Error -36

crashprojects

Registered
I"m trying to copy about 12000 songs from my internal HD to an external so I can wipe my drive clean and start again. The problem is that I keep getting this "disk cannot be read from or written to" every few hundred songs. The songs have come from all over, and there is no common thread to how I acquired any of them. I've actually gotten this error when trying to copy several different file types to an external HD and I've no earthly idea why. I'm sure the drive is riddled with irreparable errors which is why I want to wipe it, but I need to get a lot of these files over before I do so.

Can anyone recommend some kind of utility that will identify and/or repair these corrupt files so I don't have to stop and start the transfer every 30 seconds?

Thanks.
 
I'm going to go out on a limb here and speculate that your external drive is formatted as FAT32 -- maybe you purchased the drive, plugged it in, and just ran with it without reformatting it first, or perhaps you need to retain compatibility with Windows computers and left it formatted as FAT32.
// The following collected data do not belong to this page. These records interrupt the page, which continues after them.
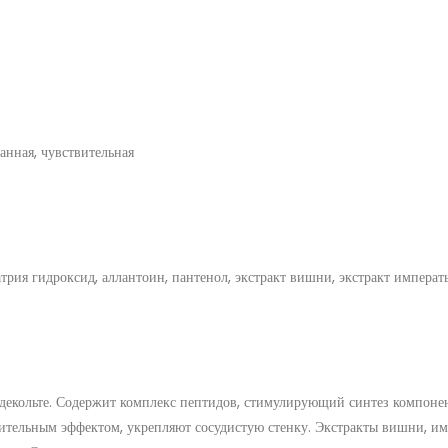
анная, чувствительная
атрия гидроксид, аллантоин, пантенол, экстракт вишни, экстракт импера
декольте. Содержит комплекс пептидов, стимулирующий синтез компоне
лительным эффектом, укрепляют сосудистую стенку. Экстракты вишни, и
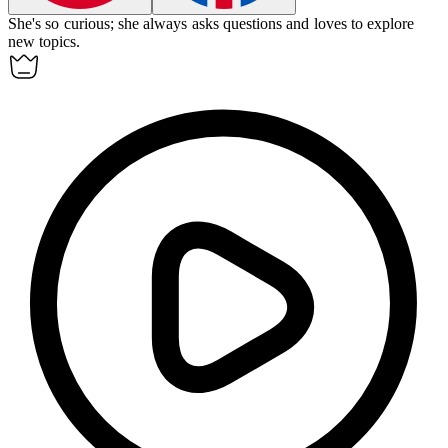
She's so
curious
; she always asks questions and loves to explore
new topics.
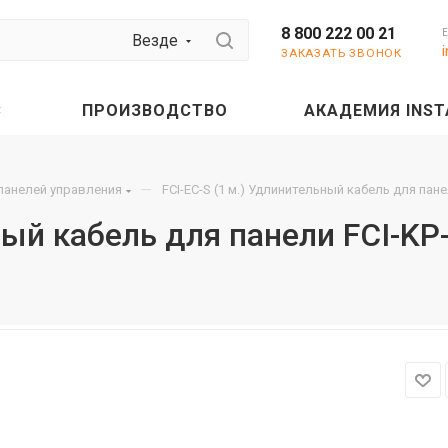
8 800 222 00 21
Везде
ЗАКАЗАТЬ ЗВОНОК
С
ПРОИЗВОДСТВО
АКАДЕМИЯ INST
—
панелей управления
FCI-EC-S (1 м.) Удлинительный кабель для пане
ный кабель для панели FCI-KP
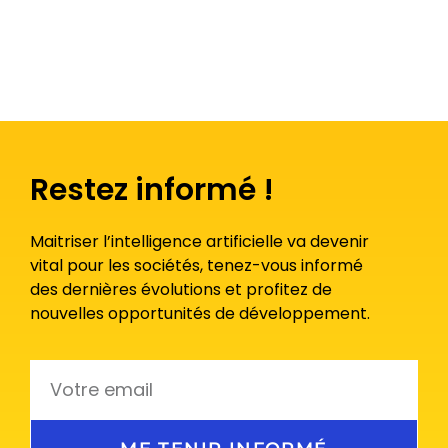
Restez informé !
Maitriser l’intelligence artificielle va devenir
vital pour les sociétés, tenez-vous informé
des dernières évolutions et profitez de
nouvelles opportunités de développement.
This is a common error with copying multiple files to a FAT32 drive with Mac OS X. I would highly recommend backing up the data on the external and reformatting it as "Mac OS (Extended)". That will maximize compatibility with your Mac as well as possibly alleviate the error message you're seeing.
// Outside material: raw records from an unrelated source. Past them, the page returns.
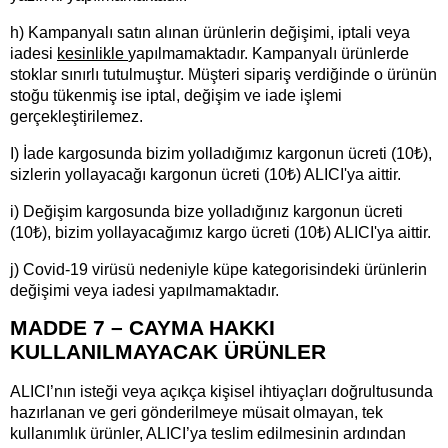
h) Kampanyalı satın alınan ürünlerin değişimi, iptali veya
iadesi
kesinlikle
yapılmamaktadır. Kampanyalı ürünlerde
stoklar sınırlı tutulmuştur. Müşteri sipariş verdiğinde o ürünün
stoğu tükenmiş ise iptal, değişim ve iade işlemi
gerçekleştirilemez.
I) İade kargosunda bizim yolladığımız kargonun ücreti (10₺),
sizlerin yollayacağı kargonun ücreti (10₺) ALICI'ya aittir.
i) Değişim kargosunda bize yolladığınız kargonun ücreti
(10₺), bizim yollayacağımız kargo ücreti (10₺) ALICI'ya aittir.
j) Covid-19 virüsü nedeniyle küpe kategorisindeki ürünlerin
değişimi veya iadesi yapılmamaktadır.
MADDE 7 – CAYMA HAKKI
KULLANILMAYACAK ÜRÜNLER
ALICI’nın isteği veya açıkça kişisel ihtiyaçları doğrultusunda
hazırlanan ve geri gönderilmeye müsait olmayan, tek
kullanımlık ürünler, ALICI’ya teslim edilmesinin ardından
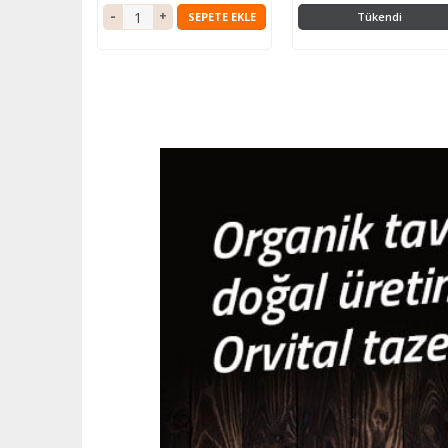
SEPETE EKLE
Tükendi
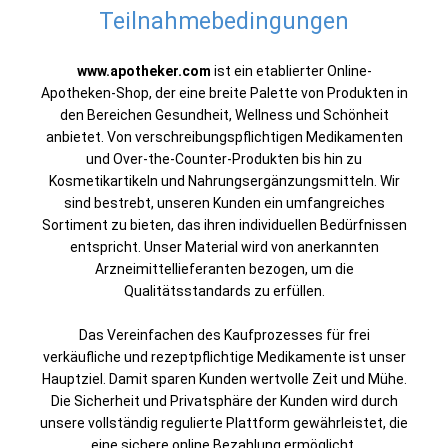
Teilnahmebedingungen
www.apotheker.com
ist ein etablierter Online-
Apotheken-Shop, der eine breite Palette von Produkten in
den Bereichen Gesundheit, Wellness und Schönheit
anbietet. Von verschreibungspflichtigen Medikamenten
und Over-the-Counter-Produkten bis hin zu
Kosmetikartikeln und Nahrungsergänzungsmitteln. Wir
sind bestrebt, unseren Kunden ein umfangreiches
Sortiment zu bieten, das ihren individuellen Bedürfnissen
entspricht. Unser Material wird von anerkannten
Arzneimittellieferanten bezogen, um die
Qualitätsstandards zu erfüllen.
Das Vereinfachen des Kaufprozesses für frei
verkäufliche und rezeptpflichtige Medikamente ist unser
Hauptziel. Damit sparen Kunden wertvolle Zeit und Mühe.
Die Sicherheit und Privatsphäre der Kunden wird durch
unsere vollständig regulierte Plattform gewährleistet, die
eine sichere online Bezahlung ermöglicht.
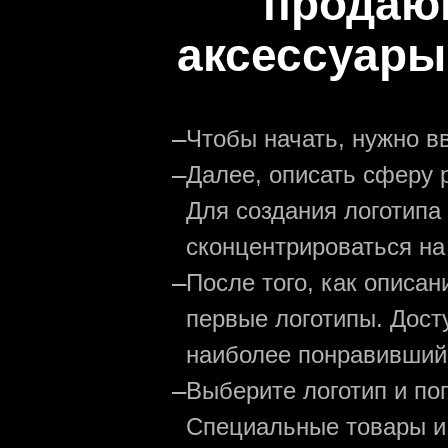
продаю
аксессуары
—
Чтобы начать, нужно в
—
Далее, описать сферу р
Для создания логотипа
сконцентрироваться на
—
После того, как описа
первые логотипы. Дост
наиболее понравивший
—
Выберите логотип и по
Специальные товары и 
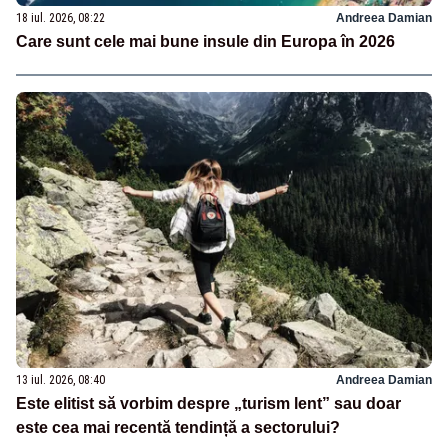
18 iul. 2026, 08:22
Andreea Damian
Care sunt cele mai bune insule din Europa în 2026
13 iul. 2026, 08:40
Andreea Damian
Este elitist să vorbim despre „turism lent” sau doar
este cea mai recentă tendință a sectorului?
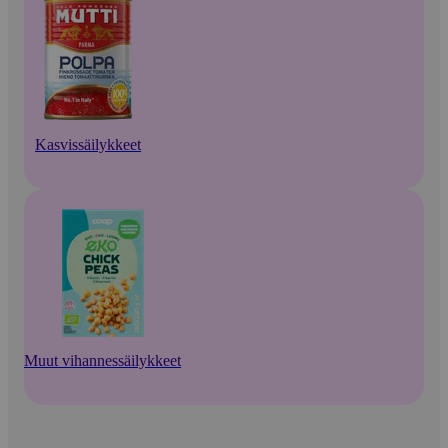
Kasvissäilykkeet
Muut vihannessäilykkeet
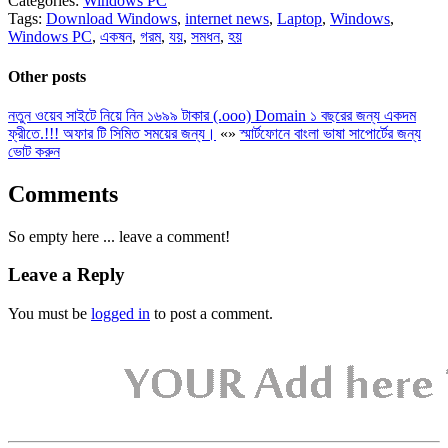
Categories:
Windows PC
Tags:
Download Windows
,
internet news
,
Laptop
,
Windows
,
Windows PC
,
একষন
,
গরম
,
যয়
,
সমধন
,
হয়
Other posts
নতুন ওয়েব সাইটে নিয়ে নিন ১৬৯৯ টাকার (.ooo) Domain ১ বছরের জন্য একদম
ফ্রীতে.!!! অফার টি সিমিত সময়ের জন্য।
«
»
স্মার্টফোনে বাংলা ভাষা সাপোর্টের জন্য
ভোট করুন
Comments
So empty here ... leave a comment!
Leave a Reply
You must be
logged in
to post a comment.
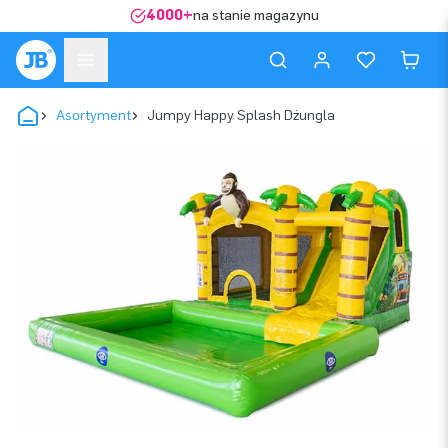
4000+
na stanie magazynu
Asortyment
Jumpy Happy Splash Dżungla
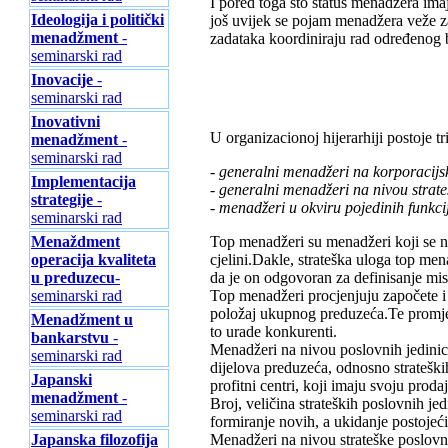
I pored toga što status menadžera imaj
Ideologija i politički
još uvijek se pojam menadžera veže z
menadžment
-
zadataka koordiniraju rad određenog b
seminarski rad
Inovacije
-
seminarski rad
Inovativni
U organizacionoj hijerarhiji postoje tr
menadžment
-
seminarski rad
- generalni menadžeri na korporacijs
Implementacija
- generalni menadžeri na nivou strate
strategije
-
- menadžeri u okviru pojedinih funkci
seminarski rad
Menaždment
Top menadžeri su menadžeri koji se n
operacija kvaliteta
cjelini.Dakle, strateška uloga top men
u preduzecu
-
da je on odgovoran za definisanje misi
seminarski rad
Top menadžeri procjenjuju započete i
položaj ukupnog preduzeća.Te promjene
Menadžment u
to urade konkurenti.
bankarstvu
-
Menadžeri na nivou poslovnih jedinic
seminarski rad
dijelova preduzeća, odnosno strateški
Japanski
profitni centri, koji imaju svoju proda
menadžment
-
Broj, veličina strateških poslovnih j
seminarski rad
formiranje novih, a ukidanje postojeći
Japanska filozofija
Menadžeri na nivou strateške poslovne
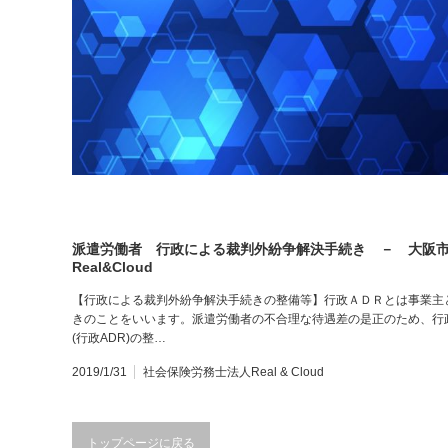
派遣労働者 行政による裁判外紛争解決手続き － 大阪
Real&Cloud
【行政による裁判外紛争解決手続きの整備等】行政ＡＤＲとは事業主
きのことをいいます。派遣労働者の不合理な待遇差の是正のため、行
(行政ADR)の整…
2019/1/31
社会保険労務士法人Real & Cloud
トップページに戻る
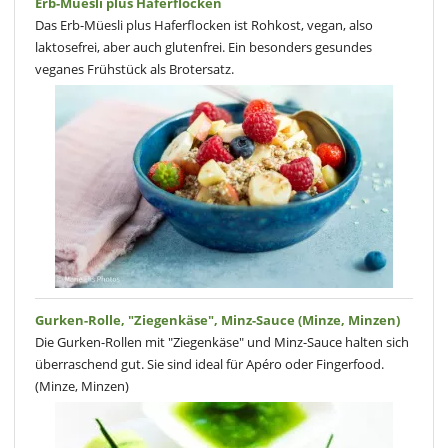
Erb-Müesli plus Haferflocken
Das Erb-Müesli plus Haferflocken ist Rohkost, vegan, also
laktosefrei, aber auch glutenfrei. Ein besonders gesundes
veganes Frühstück als Brotersatz.
Gurken-Rolle, "Ziegenkäse", Minz-Sauce (Minze, Minzen)
Die Gurken-Rollen mit "Ziegenkäse" und Minz-Sauce halten sich
überraschend gut. Sie sind ideal für Apéro oder Fingerfood.
(Minze, Minzen)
If this is not the case, then whoa... my extrasensory powers must be failing me. Please explain if this is not the case.
 
It's Mac formatted and has been for the duration of it's life.

I'm tearing my hair out over this!

Perhaps you can recommend something other than wiping the drive? I ran disk warrior on it and it says there are irreparable errors so I'm thinking that's really all I can do.

Thanks-
 
If DiskWarrior can't resurrect it in place, then I don't know what other course of action you can take.

It seems like a complete backup of the data and a reformat (perhaps a repartition to write a new partition map on the drive) are the best things to do at this point.